This repository contains code for Email Spam Filtering using two machine learning algorithms, Decision Trees and K-Nearest Neighbors (KNN). The code includes data preprocessing, model creation, hyperparameter tuning, and model evaluation. The models are trained on a dataset of emails labeled as spam or non-spam. Spam Detection using Machine Learning
In this project, we have developed a machine learning model to classify emails as spam or not spam. The dataset used for this task is the SpamBase dataset, which contains features extracted from 4,601 emails, with a total of 57 features, and a binary target variable indicating whether an email is spam or not.
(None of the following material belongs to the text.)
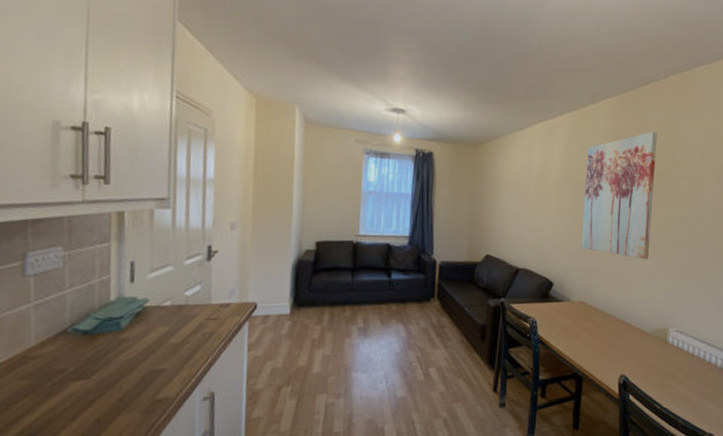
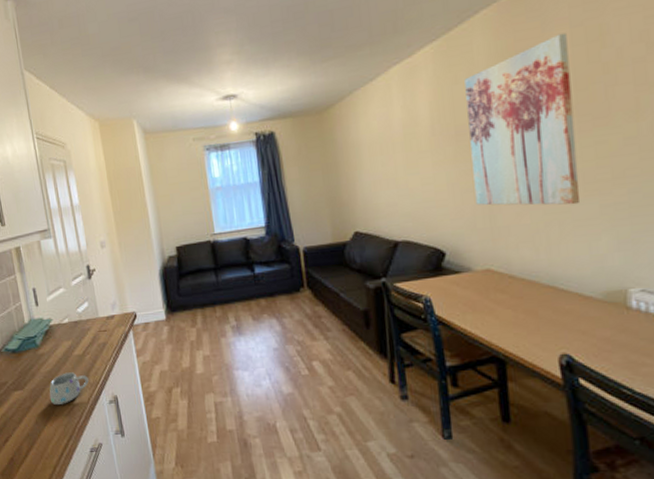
mug: none [124,362,182,399] -> present [49,372,89,405]

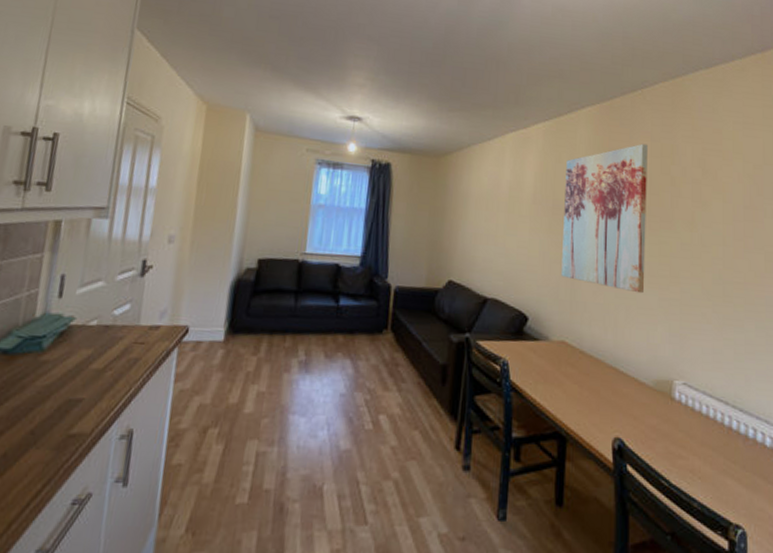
mug: present [49,372,89,405] -> none [36,390,101,433]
Requirements
Python 3.6+
Pandas
Numpy
Matplotlib
Seaborn
Scikit-learn
Imblearn
Steps
Importing Required Libraries
Loading Dataset
Data Exploration And Preprocessing
Checking Missing Values
Check the class distribution
Distribution of each feature
Checking correlation between the features
Visualize the distribution of each feature
Finding Outliers
Removing Duplicate Records
Data Oversampling
Feature Scaling
Dimensionality Reduction
Model Development
Model Evaluation
Usage
To run this project, clone the repository and open the Jupyter notebook spam_detection.ipynb. The notebook contains all the code for the project, and you can run each cell sequentially to reproduce the results.
Results
The best performing model was a KNN without PCA and the Qt, with an accuracy of 95% and F1-score of 0.94. Conclusion
In this project, we have developed a machine learning model to classify emails as spam or not spam. We explored the dataset, preprocessed the data, applied feature scaling and dimensionality reduction, and oversampled the minority class. We trained and evaluated various models and identified a KNN as the best performing model. The model achieved an accuracy of 95% and F1-score of 0.94.